A girl just needs to read a book about a girl who loves nothing more than books, a story in which knowledge, adventure and non-romantic love are the warriors and champions of the plotline. Roald Dahl paints a picture of a young woman we all strive to be like on the daily—smart and unapologetically herself.

The Lion, the Witch, and the Wardrobe

“I wrote this story for you, but when I began it I had not realized that girls grow quicker than books. As a result you are already too old for fairy tales, and by the time it is printed and bound you will be older still. But some day you will be old enough to start reading fairy tales again. You can then take it down from some upper shelf, dust it, and tell me what you think of it.”

C.S. Lewis wrote these words to his goddaughter, Lucy Barfield, and the love and poignancy they hold strikes such a chord. We are old enough to start reading fairy tales again, and there is nothing that transports our minds quite like The Lion, the Witch, and the Wardrobe does. It makes extraordinary out of the ordinary.

Green Eggs and Ham

“I do not like green eggs and ham. I do not like them, Sam-I-Am.” 
“Try them, try them, and you may! Try them and you may, I say.”

Another Dr. Seuss gem, Green Eggs and Ham may not have as much political flair as The Lorax, but its takeaway is no less important. Sam-I-Am relentlessly shows us how we can’t just judge things by their appearances, how making up our minds about that which we know nothing about is close-minded.

The Little Prince

“All grown-ups were once children... but only few of them remember it.”

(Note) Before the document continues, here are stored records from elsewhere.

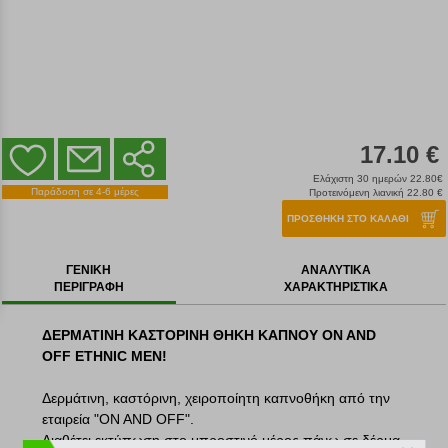
17.10 €
Ελάχιστη 30 ημερών 22.80€
Παράδοση σε 4-6 μέρες
Προτεινόμενη λιανική 22.80 €
ΠΡΟΣΘΗΚΗ ΣΤΟ ΚΑΛΑΘΙ
ΓΕΝΙΚΗ
ΑΝΑΛΥΤΙΚΑ
ΠΕΡΙΓΡΑΦΗ
ΧΑΡΑΚΤΗΡΙΣΤΙΚΑ
ΔΕΡΜΑΤΙΝΗ ΚΑΣΤΟΡΙΝΗ ΘΗΚΗ ΚΑΠΝΟΥ ON AND
OFF ETHNIC MEN!
Δερμάτινη, καστόρινη, χειροποίητη καπνοθήκη από την
εταιρεία "ON AND OFF".
Διαθέτει εκτύπωση στο μπροστινό μέρος πάνω σε δέρμα,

The ultimate look at adulthood through the eyes of a little prince, this book will probably mean even more to us now than it did when we were little ourselves. Antoine de Saint-Exupéry perfectly captures the silliness of grown-ups who get caught up in arbitrary rules and structures, of those who talk themselves into illogical logic. These lessons are warm and welcome reminders as we transition into adulthood ourselves.